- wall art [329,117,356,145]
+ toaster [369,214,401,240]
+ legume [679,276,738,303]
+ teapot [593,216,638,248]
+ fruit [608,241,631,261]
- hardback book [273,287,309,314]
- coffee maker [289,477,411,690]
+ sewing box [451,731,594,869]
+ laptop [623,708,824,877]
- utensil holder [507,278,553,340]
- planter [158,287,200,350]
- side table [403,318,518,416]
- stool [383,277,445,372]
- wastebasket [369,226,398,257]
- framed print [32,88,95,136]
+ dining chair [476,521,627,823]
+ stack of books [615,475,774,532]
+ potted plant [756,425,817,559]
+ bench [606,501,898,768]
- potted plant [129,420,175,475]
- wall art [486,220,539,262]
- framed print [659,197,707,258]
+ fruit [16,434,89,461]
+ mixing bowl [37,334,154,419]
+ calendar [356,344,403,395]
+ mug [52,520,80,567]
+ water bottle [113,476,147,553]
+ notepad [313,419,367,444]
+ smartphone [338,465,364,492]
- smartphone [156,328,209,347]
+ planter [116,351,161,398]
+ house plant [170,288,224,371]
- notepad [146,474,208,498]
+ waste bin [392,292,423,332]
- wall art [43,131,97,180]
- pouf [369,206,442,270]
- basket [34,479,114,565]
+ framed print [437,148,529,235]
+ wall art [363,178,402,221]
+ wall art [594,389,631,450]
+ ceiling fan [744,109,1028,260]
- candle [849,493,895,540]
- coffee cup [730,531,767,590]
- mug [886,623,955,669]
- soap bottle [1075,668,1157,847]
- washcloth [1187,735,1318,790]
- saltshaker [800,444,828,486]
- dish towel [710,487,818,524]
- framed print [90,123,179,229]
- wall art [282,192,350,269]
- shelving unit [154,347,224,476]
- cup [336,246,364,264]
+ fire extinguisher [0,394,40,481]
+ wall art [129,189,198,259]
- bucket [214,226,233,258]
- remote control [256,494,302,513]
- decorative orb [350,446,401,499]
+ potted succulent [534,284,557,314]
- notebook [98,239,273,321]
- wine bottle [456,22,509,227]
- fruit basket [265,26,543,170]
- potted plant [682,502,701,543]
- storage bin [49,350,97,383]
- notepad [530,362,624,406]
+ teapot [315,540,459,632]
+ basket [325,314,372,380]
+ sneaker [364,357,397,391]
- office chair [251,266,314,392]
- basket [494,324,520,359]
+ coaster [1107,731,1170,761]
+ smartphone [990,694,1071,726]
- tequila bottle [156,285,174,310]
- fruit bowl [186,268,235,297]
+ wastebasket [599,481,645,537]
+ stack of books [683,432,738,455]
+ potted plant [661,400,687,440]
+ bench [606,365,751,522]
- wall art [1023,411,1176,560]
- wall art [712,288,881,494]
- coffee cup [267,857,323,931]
________________________________________
Goal of the exercise:
The answer must be an exact copy of every entry.

Solution to this task:
- wall art [329,117,356,145]
+ toaster [369,214,401,240]
+ legume [679,276,738,303]
+ teapot [593,216,638,248]
+ fruit [608,241,631,261]
- hardback book [273,287,309,314]
- coffee maker [289,477,411,690]
+ sewing box [451,731,594,869]
+ laptop [623,708,824,877]
- utensil holder [507,278,553,340]
- planter [158,287,200,350]
- side table [403,318,518,416]
- stool [383,277,445,372]
- wastebasket [369,226,398,257]
- framed print [32,88,95,136]
+ dining chair [476,521,627,823]
+ stack of books [615,475,774,532]
+ potted plant [756,425,817,559]
+ bench [606,501,898,768]
- potted plant [129,420,175,475]
- wall art [486,220,539,262]
- framed print [659,197,707,258]
+ fruit [16,434,89,461]
+ mixing bowl [37,334,154,419]
+ calendar [356,344,403,395]
+ mug [52,520,80,567]
+ water bottle [113,476,147,553]
+ notepad [313,419,367,444]
+ smartphone [338,465,364,492]
- smartphone [156,328,209,347]
+ planter [116,351,161,398]
+ house plant [170,288,224,371]
- notepad [146,474,208,498]
+ waste bin [392,292,423,332]
- wall art [43,131,97,180]
- pouf [369,206,442,270]
- basket [34,479,114,565]
+ framed print [437,148,529,235]
+ wall art [363,178,402,221]
+ wall art [594,389,631,450]
+ ceiling fan [744,109,1028,260]
- candle [849,493,895,540]
- coffee cup [730,531,767,590]
- mug [886,623,955,669]
- soap bottle [1075,668,1157,847]
- washcloth [1187,735,1318,790]
- saltshaker [800,444,828,486]
- dish towel [710,487,818,524]
- framed print [90,123,179,229]
- wall art [282,192,350,269]
- shelving unit [154,347,224,476]
- cup [336,246,364,264]
+ fire extinguisher [0,394,40,481]
+ wall art [129,189,198,259]
- bucket [214,226,233,258]
- remote control [256,494,302,513]
- decorative orb [350,446,401,499]
+ potted succulent [534,284,557,314]
- notebook [98,239,273,321]
- wine bottle [456,22,509,227]
- fruit basket [265,26,543,170]
- potted plant [682,502,701,543]
- storage bin [49,350,97,383]
- notepad [530,362,624,406]
+ teapot [315,540,459,632]
+ basket [325,314,372,380]
+ sneaker [364,357,397,391]
- office chair [251,266,314,392]
- basket [494,324,520,359]
+ coaster [1107,731,1170,761]
+ smartphone [990,694,1071,726]
- tequila bottle [156,285,174,310]
- fruit bowl [186,268,235,297]
+ wastebasket [599,481,645,537]
+ stack of books [683,432,738,455]
+ potted plant [661,400,687,440]
+ bench [606,365,751,522]
- wall art [1023,411,1176,560]
- wall art [712,288,881,494]
- coffee cup [267,857,323,931]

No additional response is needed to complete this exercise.